Nigeria’s Industrialisation at Risk as Manufacturing, Agriculture Sectors Decline Despite GDP Rebasing
Nigeria’s path to industrialisation faces growing threats as manufacturing and agriculture sectors continue to weaken, widening the gap with the services sector. Industry stakeholders warn that this imbalance reflects deep-rooted structural defects that could derail the country’s long-term economic growth. The real sector—considered the backbone of industrialisation—has now experienced six consecutive years of decline, according to official data.
Data from the National Bureau of Statistics (NBS) shows that manufacturing contributed an average of just 8.8% to Nigeria’s GDP between 2020 and 2024, while agriculture averaged 25.5%. In contrast, the services sector surged ahead, accounting for 54.9% during the same period. Manufacturing contribution slid from 8.99% in 2020 to 8.41% in 2024, while agriculture dropped from 26.21% to 24.64%. Services expanded from 52.44% in 2020 to 56.89% by 2024, further consolidating dominance.
Although GDP rebasing in Q1 2025 temporarily lifted manufacturing’s share to 9.62%, experts argue this reflects statistical adjustments rather than real growth. The services sector jumped even higher to 57.5%, while agriculture fell to 23.33%. Economists caution that a strong manufacturing base should precede a service-led economy, warning that Nigeria is skipping essential growth stages. “Manufacturing should contribute at least 40% to GDP for sustainable industrialisation,” said Prof.
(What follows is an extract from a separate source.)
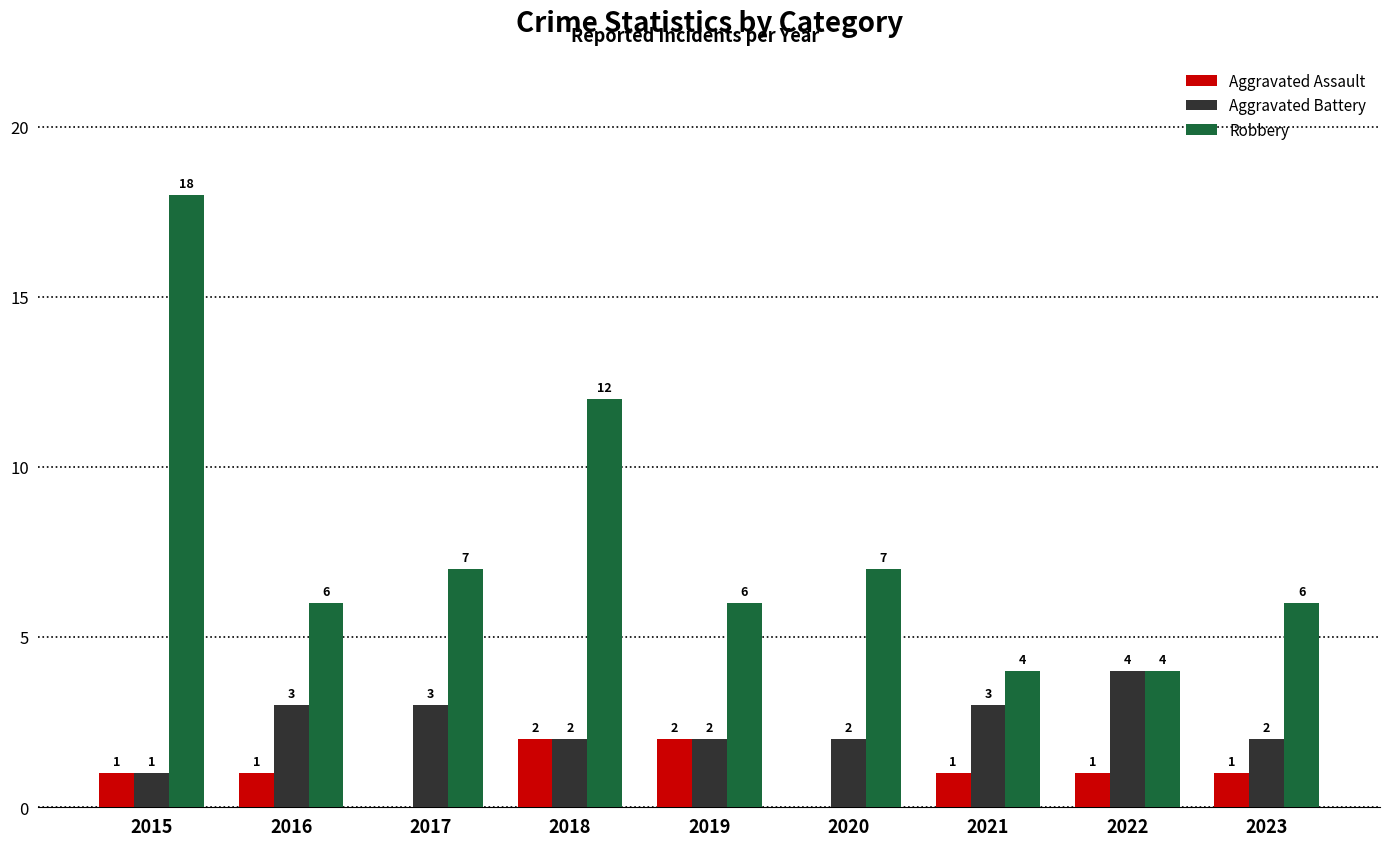

Where does the Robbery series first go above 6?

2015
Akpan Ekpo.
A recent report by Quartus Economics revealed that Nigeria’s manufacturing sector lost N1.2 trillion between 2019 and 2023, shrinking by 21% as over half of industrial categories declined. Agriculture grew by only 11% and services by 3% during the same period, both lagging behind population growth. Analysts note that such weak performance signals de-industrialisation rather than structural transformation.
Foreign Direct Investment (FDI) trends further underscore the sector’s struggles. According to Proshare, manufacturing attracted just $129.2 million in FDI in Q1 2025, down from $421 million the previous quarter and marking the lowest inflow since mid-2022. Experts say reversing the decline will require bold policy reforms, macroeconomic stability, and targeted incentives to attract capital and revive Nigeria’s real sector, which remains critical for achieving sustainable economic growth.